__Teks Pilihan__.
┄┄┄┄┄┄
Sabtu, 21 November 2015

Kuratorial

ISOTERIK KEMALANGAN

Berbagai macam bentuk persoalan yang dihadapi manusia (personal) maupun dalam relasi persekawanan sosial sangatlah komplek. Terlebih globalisasi dengan arus informasi dan komunikasi yang setiap saat memberikan berbagai fakta sosial, entah itu yang telah dimodivikasi; dimanipulasi; maupun simulasi fakta. Toh, pada kenyataannya kita tidak dapat menafikkanya dan telah menjadi bagian kehidupan manusia serta menjadi persoalan tersendiri. Kemudian yang menjadi isu sentral dan cukup menyita perhatian banyak kalangan adalah persoalan banyak diantara kita meyakini fakta-fakta sosial yang disajikan dalam media informasi secara masal maupun informasi face to face, sebagai sebuah kebenaran sosial maupun personal (subjektif).
Memang kemudahan informasi dan komunikasi dengan perangkat teknologi telah mendukung dalam belajar dengan cepat, bertindak dengan tepat, berfikir dengan benar dan mendukung kemajuan (baca pergeseran) zaman.  Namun dalam prosesnya menyisakan bahkan mereduksi kapasitas refleksi dan menyederhanakan dengan bermuara pada peyakinan terhadap fakta informasi sebagai sebuah kebenaran. Implikasinya manusia  (personal) maupun  persekawanan sosial berbondong-bondong berperan dengan normal dan menikmati dengan “menyenangkan”; sesuai dengan seharusnya yang telah diisyaratkan (norma) dalam fakta sosial yang tersaji dimedia maupun informasi face to face. Dengan bertindak demikian mereka mendapat “kepastian” dan tidak membuat kesalahan. Majalah, TV, media sosial, dan media sosial yang lain menginformasikan mengenai gaya hidup dan bahkan pandangan maupun orientasi hidup.  Bahkan melebihi itu semua, cara-cara mutahir untuk mendapatkan jabatan, kekayan atau jodoh serasi. Entah siapa yang mengklasifikasikannya, semua tersaji di media masa dengan lembaran-lembaran fakta sosial yang diakses secara mudah.
┄┄┄┄┄┄
__Cuplikan Materi__.
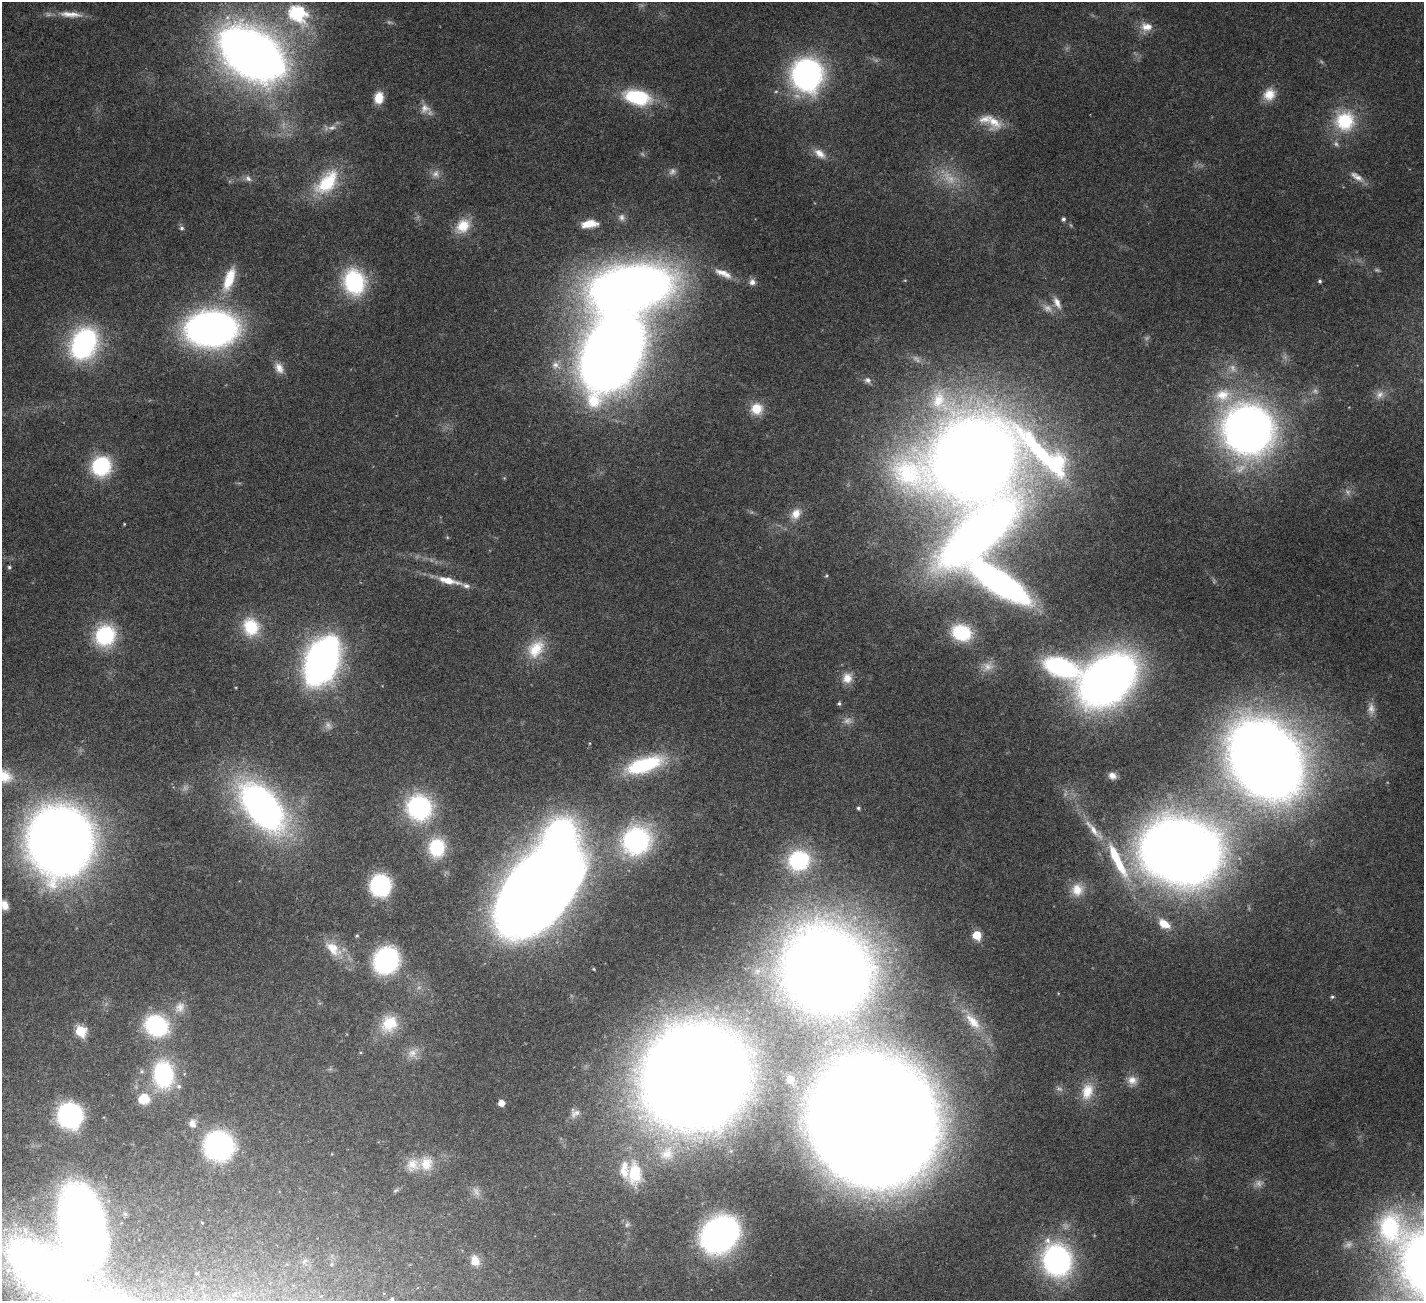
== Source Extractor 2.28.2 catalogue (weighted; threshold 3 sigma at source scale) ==
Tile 7 of 4 x 4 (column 3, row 2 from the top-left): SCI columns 2844-4265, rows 2894-4192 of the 5741 x 5680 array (HDU 1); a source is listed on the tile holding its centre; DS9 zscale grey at full resolution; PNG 1426 x 1303 px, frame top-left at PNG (2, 2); no overlay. Nothing masked; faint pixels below the display range render black.
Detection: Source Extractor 2.28.2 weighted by HDU 2 'WHT'; one run over the whole footprint, this tile lists its part. Background 0.0348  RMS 0.0021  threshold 0.00866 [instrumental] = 3 sigma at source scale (4.09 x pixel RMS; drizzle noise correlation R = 1.36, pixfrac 0.8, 0.05/0.05 arcsec/px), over >= 5 px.
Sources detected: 144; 21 too faint to see at this stretch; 2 inside a brighter object's white glare — not listed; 7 inside a brighter listed object's ellipse — not listed separately; the other 114 listed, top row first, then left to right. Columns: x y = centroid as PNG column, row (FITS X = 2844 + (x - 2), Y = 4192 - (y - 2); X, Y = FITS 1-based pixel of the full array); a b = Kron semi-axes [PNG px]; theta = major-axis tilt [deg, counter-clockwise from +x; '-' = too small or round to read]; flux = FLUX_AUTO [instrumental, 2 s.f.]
┄┄┄┄┄┄
__Latihan 1__. Salin ulang bagian teks kuratorial dari "ISOTERIK KEMALANGAN" sampai "maupun personal (subjektif)." tanpa mengubah satu kata pun.
__Latihan 2__. Ringkaslah paragraf teks kuratorial yang diawali "Memang kemudahan informasi" menjadi daftar butir yang tetap memuat fakta-fakta utamanya.

__Jawaban Lengkap 1__.
ISOTERIK KEMALANGAN

Berbagai macam bentuk persoalan yang dihadapi manusia (personal) maupun dalam relasi persekawanan sosial sangatlah komplek. Terlebih globalisasi dengan arus informasi dan komunikasi yang setiap saat memberikan berbagai fakta sosial, entah itu yang telah dimodivikasi; dimanipulasi; maupun simulasi fakta. Toh, pada kenyataannya kita tidak dapat menafikkanya dan telah menjadi bagian kehidupan manusia serta menjadi persoalan tersendiri. Kemudian yang menjadi isu sentral dan cukup menyita perhatian banyak kalangan adalah persoalan banyak diantara kita meyakini fakta-fakta sosial yang disajikan dalam media informasi secara masal maupun informasi face to face, sebagai sebuah kebenaran sosial maupun personal (subjektif).

__Jawaban Lengkap 2__.
- Kemudahan informasi dan komunikasi lewat perangkat teknologi mendukung belajar dengan cepat, bertindak dengan tepat, berpikir dengan benar, dan kemajuan (pergeseran) zaman.
- Prosesnya mereduksi kapasitas refleksi dan menyederhanakannya menjadi keyakinan bahwa fakta informasi adalah kebenaran.
- Akibatnya, individu maupun persekawanan sosial beramai-ramai berperan secara normal. Mereka mengikuti norma yang diisyaratkan fakta sosial di media maupun dalam informasi face to face.
- Dengan bertindak demikian, mereka mendapat "kepastian" dan tidak membuat kesalahan.
- Majalah, TV, dan media sosial menginformasikan gaya hidup, pandangan, dan orientasi hidup. Media itu bahkan menyajikan cara mutakhir untuk memperoleh jabatan, kekayaan, atau jodoh yang serasi.
- Semua itu tersaji di media massa dan mudah diakses, entah siapa yang mengklasifikasikannya.